British feminist activist (1862-1915)

Leonora Philipps (4 November 1862 - 30 March 1915), sometimes known as Nora Philipps, was a British feminist activist.

Born in Camberwell, then in Surrey, as Leonora Gerstenberg, her family were Jewish and her father was wealthy. She was orphaned at the age of fourteen, becoming a ward of chancery. She performed strongly at school, then attended Birkbeck University College and the Slade School of Art, where she completed a course in metalwork. She also attended the Royal Academy of Dramatic Art, and was tutored privately in drama by Isabella Glyn.

Influenced by the ideas of John Stuart Mill, trips to the East End of London and to the United States, Gerstenberg became interested in feminism and issues around poverty. She became active in the Women's Liberal Federation (WLF), and soon became president of the Westminster Women's Liberal Association. Her inheritance had grown through investment, and by the late 1880s, amounted to around £100,000.

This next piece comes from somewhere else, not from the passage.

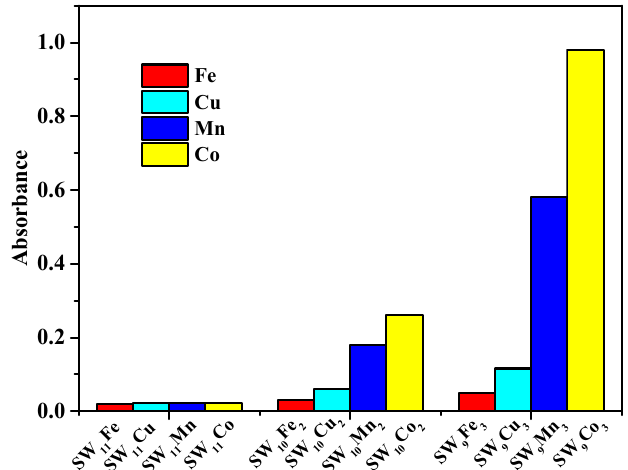
Figure 2. Comparison of SiW 11 M, SiW 10 M 2 and SiW 9 M 3 catalysts for the detection of DA at 475 nm in aqueous solutions with 60 µL H 2 O 2 , 120 µL DA, and 80 µL of catalyst, with a reaction time of 10 min.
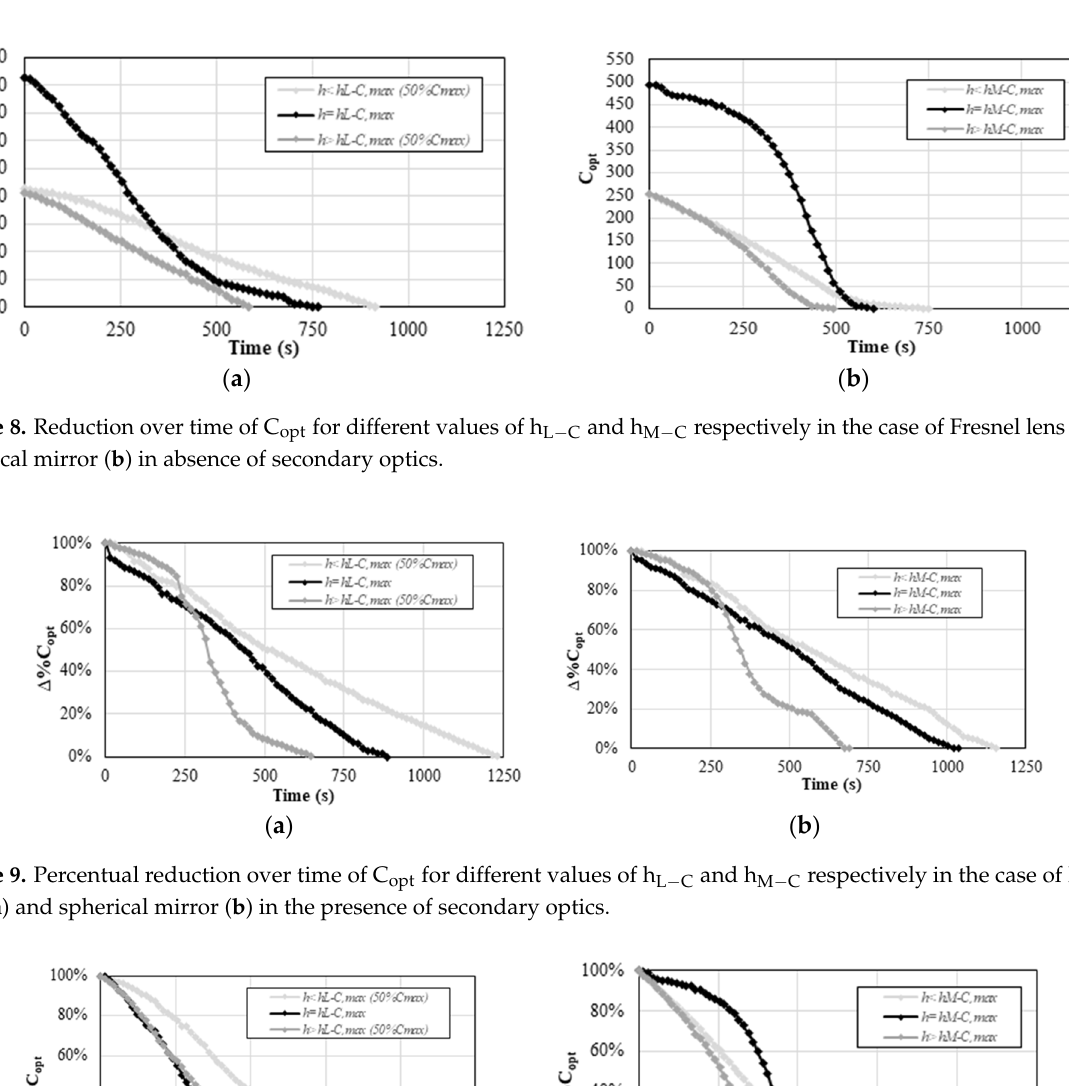
Figure 9. Percentual reduction over time of C (cid:2925)(cid:2926)(cid:2930) for different values of h (cid:2896)(cid:2879)(cid:2887) and h (cid:2897)(cid:2879)(cid:2887) respectively in the case of Fresnel lens ( a ) and spherical mirror ( b ) in the presence of secondary optics.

In 1888, Gerstenberg married John Wynford Philipps, who had just won the Mid Lanarkshire by-election for the Liberal Party. Philipps became a vice-president of the Scottish Women's Liberal Federation, and in 1891 wrote a widely-circulated pamphlet, An Appeal to Women. In this, she argued that women should become active in public service. She also lectured on a number of topics, including temperance, the unionisation of shop assistants and free education.

In 1891, the WLF split over attitudes to women's suffrage, and Philipps was a vocal support of the majority, pro-suffrage view. In 1892, she was elected as president of the Welsh Union of Women's Liberal Associations, and was a co-founder of the Pioneer Club in London. She was also an early member of the Somerville Club, and a founder in 1897 of the Women's Institute at Grosvenor Crescent.

John became a Member of Parliament for Pembrokeshire in 1898, and the couple moved to Roch Castle, in the constituency. In 1908, he became a baron, and Nora accordingly became Lady St Davids. When a national pageant was held in Cardiff in 1909, Nora was one of the main organisers, and in 1913 she presided over a concert at the Abergavenny Eisteddfod.